=== Material for this exercise ===
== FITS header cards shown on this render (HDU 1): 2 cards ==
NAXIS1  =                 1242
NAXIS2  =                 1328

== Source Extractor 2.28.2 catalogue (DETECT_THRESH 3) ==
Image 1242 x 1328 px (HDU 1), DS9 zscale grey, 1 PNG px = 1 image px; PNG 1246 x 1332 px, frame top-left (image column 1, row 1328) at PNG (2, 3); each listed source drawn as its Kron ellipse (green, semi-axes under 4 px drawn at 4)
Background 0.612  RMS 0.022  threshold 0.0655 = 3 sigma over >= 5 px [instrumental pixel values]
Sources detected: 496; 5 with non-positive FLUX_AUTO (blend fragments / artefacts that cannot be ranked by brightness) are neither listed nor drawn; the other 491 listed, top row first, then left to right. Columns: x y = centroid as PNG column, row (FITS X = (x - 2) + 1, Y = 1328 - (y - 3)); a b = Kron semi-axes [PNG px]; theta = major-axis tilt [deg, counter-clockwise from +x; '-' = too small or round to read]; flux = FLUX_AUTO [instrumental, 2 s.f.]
===
=== Material for this exercise ===
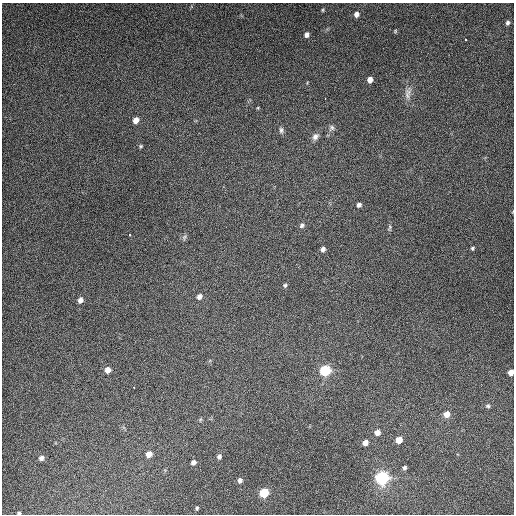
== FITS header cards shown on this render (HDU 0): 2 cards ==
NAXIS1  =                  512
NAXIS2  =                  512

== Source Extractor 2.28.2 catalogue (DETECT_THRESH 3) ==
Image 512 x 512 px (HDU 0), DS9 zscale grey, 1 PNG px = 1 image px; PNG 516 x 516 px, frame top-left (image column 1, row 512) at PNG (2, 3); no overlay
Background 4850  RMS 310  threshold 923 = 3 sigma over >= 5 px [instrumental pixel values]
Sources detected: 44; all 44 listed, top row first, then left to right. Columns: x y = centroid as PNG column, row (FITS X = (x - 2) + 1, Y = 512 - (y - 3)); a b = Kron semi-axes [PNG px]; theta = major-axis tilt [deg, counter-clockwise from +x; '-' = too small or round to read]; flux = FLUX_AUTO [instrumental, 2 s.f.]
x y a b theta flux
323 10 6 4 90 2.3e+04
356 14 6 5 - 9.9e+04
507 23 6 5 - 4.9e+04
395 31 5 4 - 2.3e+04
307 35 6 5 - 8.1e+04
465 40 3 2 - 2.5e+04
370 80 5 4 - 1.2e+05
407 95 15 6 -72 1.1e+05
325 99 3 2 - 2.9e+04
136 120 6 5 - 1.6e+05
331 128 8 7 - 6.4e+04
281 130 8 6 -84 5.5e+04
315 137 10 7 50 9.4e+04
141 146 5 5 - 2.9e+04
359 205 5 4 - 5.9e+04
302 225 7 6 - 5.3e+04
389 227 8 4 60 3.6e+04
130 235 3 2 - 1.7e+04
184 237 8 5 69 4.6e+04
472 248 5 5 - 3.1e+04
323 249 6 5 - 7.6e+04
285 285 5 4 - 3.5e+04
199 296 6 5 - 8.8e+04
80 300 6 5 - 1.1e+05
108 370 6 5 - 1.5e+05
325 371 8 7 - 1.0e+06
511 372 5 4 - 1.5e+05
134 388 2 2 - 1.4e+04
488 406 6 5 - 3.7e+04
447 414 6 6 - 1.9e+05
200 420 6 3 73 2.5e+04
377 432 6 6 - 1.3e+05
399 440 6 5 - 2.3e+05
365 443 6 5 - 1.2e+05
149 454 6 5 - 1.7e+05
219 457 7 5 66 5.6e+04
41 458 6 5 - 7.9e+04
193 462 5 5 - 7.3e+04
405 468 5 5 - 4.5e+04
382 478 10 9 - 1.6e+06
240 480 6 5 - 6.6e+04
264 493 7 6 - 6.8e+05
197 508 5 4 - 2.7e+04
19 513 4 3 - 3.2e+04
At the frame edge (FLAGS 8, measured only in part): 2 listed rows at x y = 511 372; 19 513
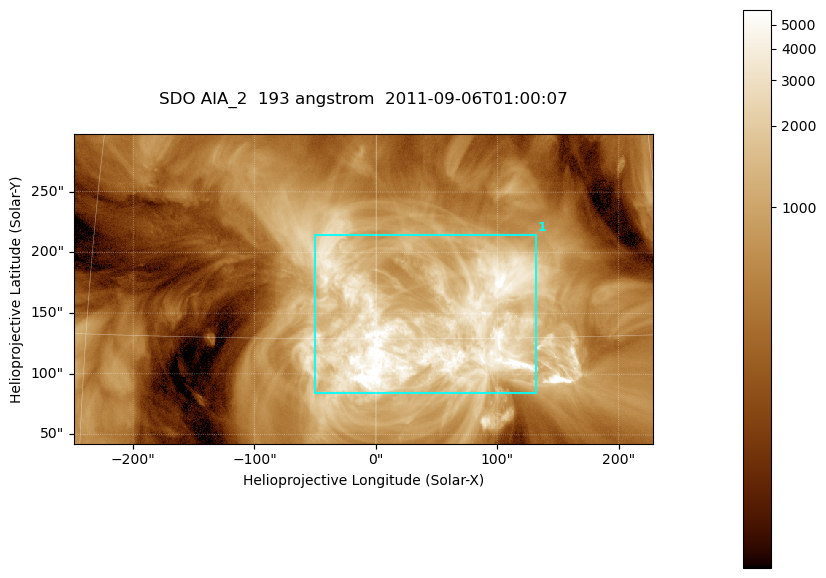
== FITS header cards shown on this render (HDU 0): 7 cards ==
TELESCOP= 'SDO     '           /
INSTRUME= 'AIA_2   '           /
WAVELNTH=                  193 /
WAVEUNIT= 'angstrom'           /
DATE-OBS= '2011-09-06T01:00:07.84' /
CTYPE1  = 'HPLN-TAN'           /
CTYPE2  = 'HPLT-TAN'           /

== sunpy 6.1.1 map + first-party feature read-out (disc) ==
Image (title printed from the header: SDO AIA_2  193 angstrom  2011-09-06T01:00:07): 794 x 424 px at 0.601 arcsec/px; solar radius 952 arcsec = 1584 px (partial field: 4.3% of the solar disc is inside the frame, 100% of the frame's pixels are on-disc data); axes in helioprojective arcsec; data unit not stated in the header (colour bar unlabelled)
===
What the exercise asks: Reproduce word for word the stretch of lines from the one containing "0): 7 cards" through the one containing "Image (title printed", and nothing outside it.

Solution:
== FITS header cards shown on this render (HDU 0): 7 cards ==
TELESCOP= 'SDO     '           /
INSTRUME= 'AIA_2   '           /
WAVELNTH=                  193 /
WAVEUNIT= 'angstrom'           /
DATE-OBS= '2011-09-06T01:00:07.84' /
CTYPE1  = 'HPLN-TAN'           /
CTYPE2  = 'HPLT-TAN'           /

== sunpy 6.1.1 map + first-party feature read-out (disc) ==
Image (title printed from the header: SDO AIA_2  193 angstrom  2011-09-06T01:00:07): 794 x 424 px at 0.601 arcsec/px; solar radius 952 arcsec = 1584 px (partial field: 4.3% of the solar disc is inside the frame, 100% of the frame's pixels are on-disc data); axes in helioprojective arcsec; data unit not stated in the header (colour bar unlabelled)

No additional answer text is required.